Internet’s Most Compelling Animations

Filed under: Internet — Answers 2000 @ 3:24 pm

There are many compelling animations on the web, and some have entered the realm of popular culture like Bush/Kerry singing movie from 2004. Anyway, here are a few of my other favorites, which for want of a better way of doing it, I’ve posted as a top 5 countdown.

5. Sungem GIF Animation

This site contains a set of beautifully animated GIFs in the style of Japanese anime. I don’t think that there is much point to them, but the are wonderful to look at, and they have a bewitching, almost slightly hypnotic quality.

4. Eating in Space Kills

A scene from the movie Stars Wars (I suppose that I’m supposed to say Stars Wars IV: A New Hope) "enhanced" with a few digital extras. Why didn’t George Lucas think of that?
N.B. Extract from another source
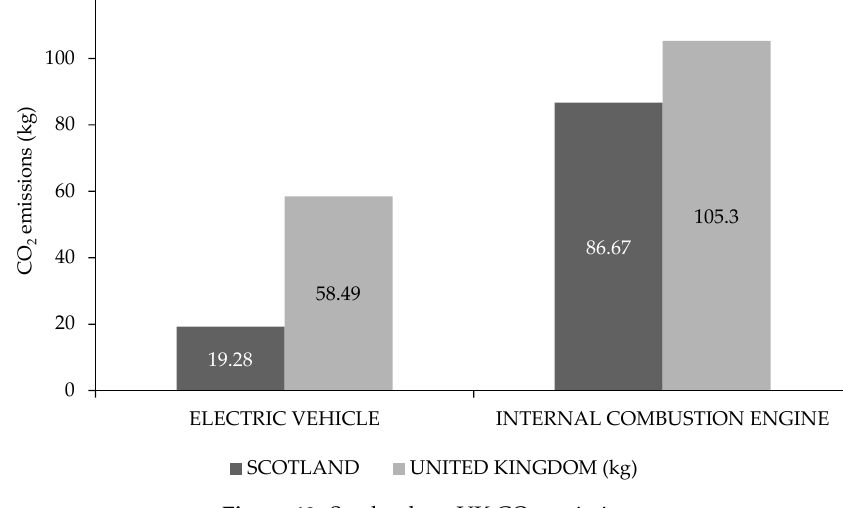
Figure 12. Scotland vs. UK CO 2 emissions.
3. Mario Communist Edition

This one’s been doing the rounds rather a lot recently, but there’s a wider (tongue-in-cheek) meme that perhaps the 80s video game Super Marios contained subtle communist propaganda.
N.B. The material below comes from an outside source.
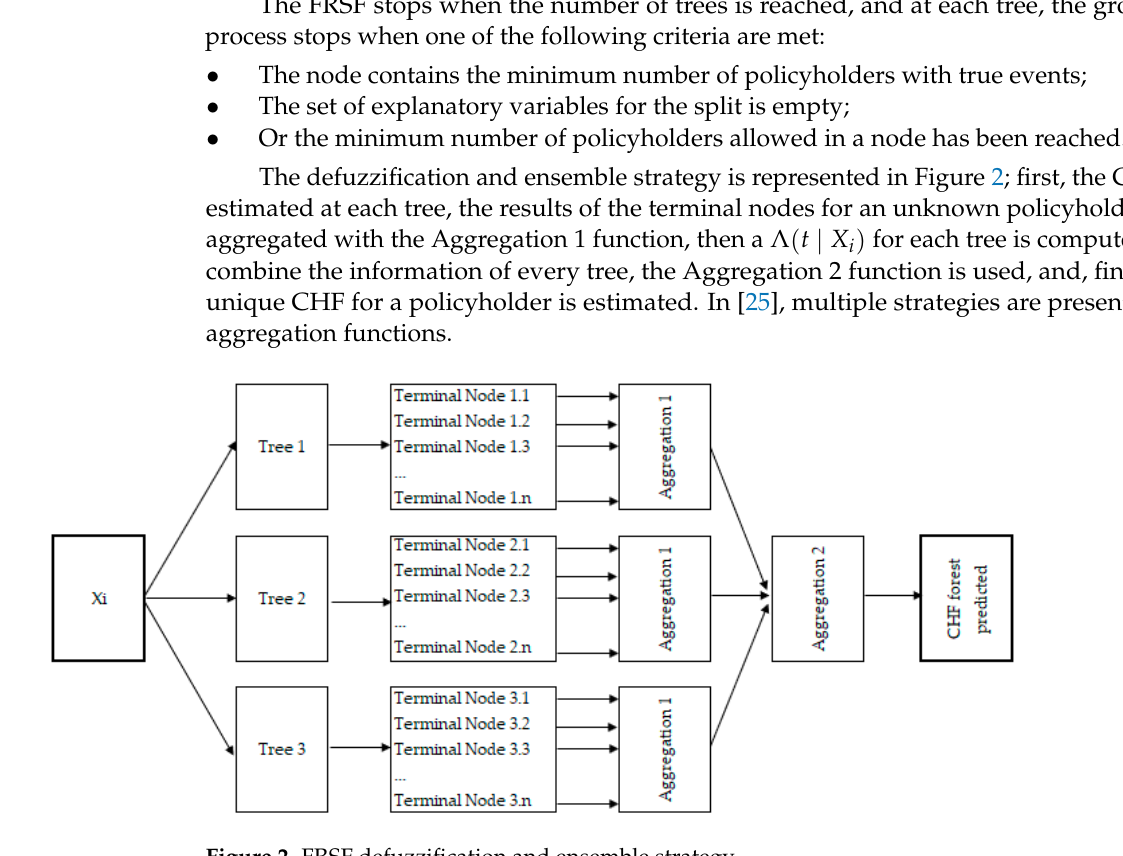
Figure 2. FRSF defuzzification and ensemble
For more on the meme check out:

2. Pointer Molestation

This is a small GIF animation, but you can’t take your eyes off it. Even when you know that it loops (and the loop is very short), some part of your brain will try to convince itself that it is going to change in a moment and that you should keep watching.

1. Blue Ball Machine

There is absolutely no doubt in my mind that this is the world’s greatest animated GIF. It’s accompanied by annoying, but strangely appropriate music. Be sure to maximize your browser to get the full effect.